AI system for brain tumour diagnosis developed at Lobachevsky University
Artificial intelligence (AI) models based on machine learning can provide highly accurate diagnosis of glioma, one of the most aggressive types of brain tumour. The system determines the subtype of the tumour, predicts the patient's survival, and will eventually aid in choosing the optimal treatment tactics. The diagnosis relies on the activity of 13 key genes that are associated with three major subtypes of glioma: astrocytoma, oligodendroglioma, and glioblastoma.
"The classical approach to diagnosing gliomas does not always provide a quick and accurate determination of the type of tumour. Histological analysis and the search for specific mutations can lead to conflicting diagnoses, and even advanced MRI techniques may not provide sufficient information due to the variability of gliomas. Our tool uses transcriptome analysis to evaluate tumours, identifying which genes are "on" or "off" and allowing us to assess the activity levels of these genes in individual patients. This approach has the advantage of identifying the specific subtype of glioma, enabling doctors to choose the most appropriate treatment method," says Mikhail Ivanchenko, Director of the Biogerontology Research Institute at Lobachevsky University, who led the study.

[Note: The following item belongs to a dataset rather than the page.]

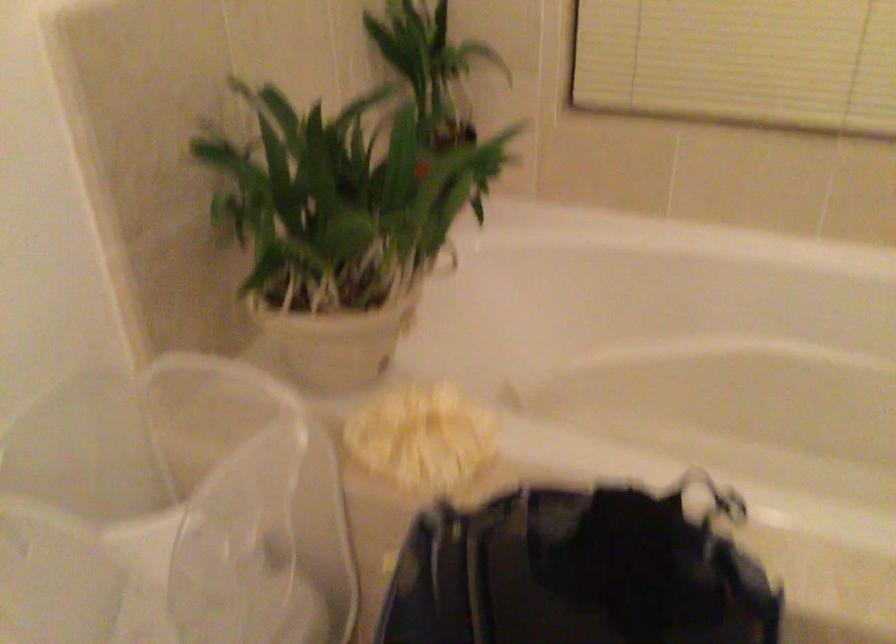
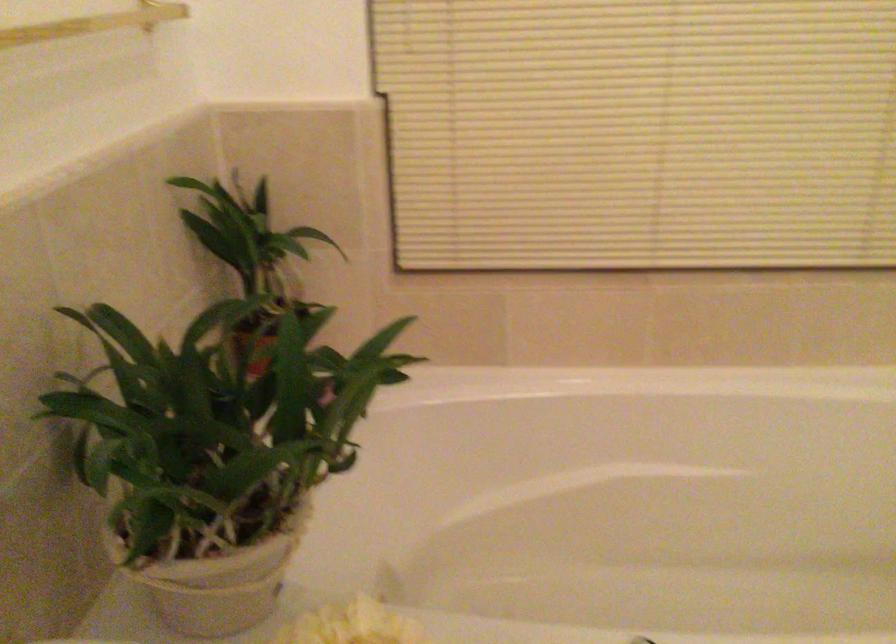
Where in the second image is the point corresponding to the point at 431,404 from the first image?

Many AI models operate on a "black box" principle, which makes it hard for the doctors to understand the logic behind these models’ decision-making process. Nizhny Novgorod scientists have taken a different approach, using Explicable Artificial Intelligence (XAI) to address this issue. Thanks to additional algorithms, the system now shows exactly how the level of expression of each of the 13 significant genes affects the model's predictions.
"The answer will be different for each patient, even if the type of tumour is the same. The doctors can double-check the neural network's decision and either agree or disagree with it. They can also conduct additional research if needed. To ensure trust in AI and make informed clinical decisions, experts need to validate the diagnosis and prognosis. The opportunity to look inside the biological processes behind the prognosis opens up new perspectives for personalised medicine," comments Dr. Mikhail Ivanchenko.
According to scientists, this approach can currently be used primarily for laboratory scientific research. In the future, they plan to create clinical test systems based on this development to assess the level of gene expression, which would allow for accurate diagnoses to be made in a shorter time.
This research was carried out by scientists from the UNN Research Centre for Artificial Intelligence and the UNN Biogerontology Research Institute, and their findings were published in a special issue of the Cancers Journal.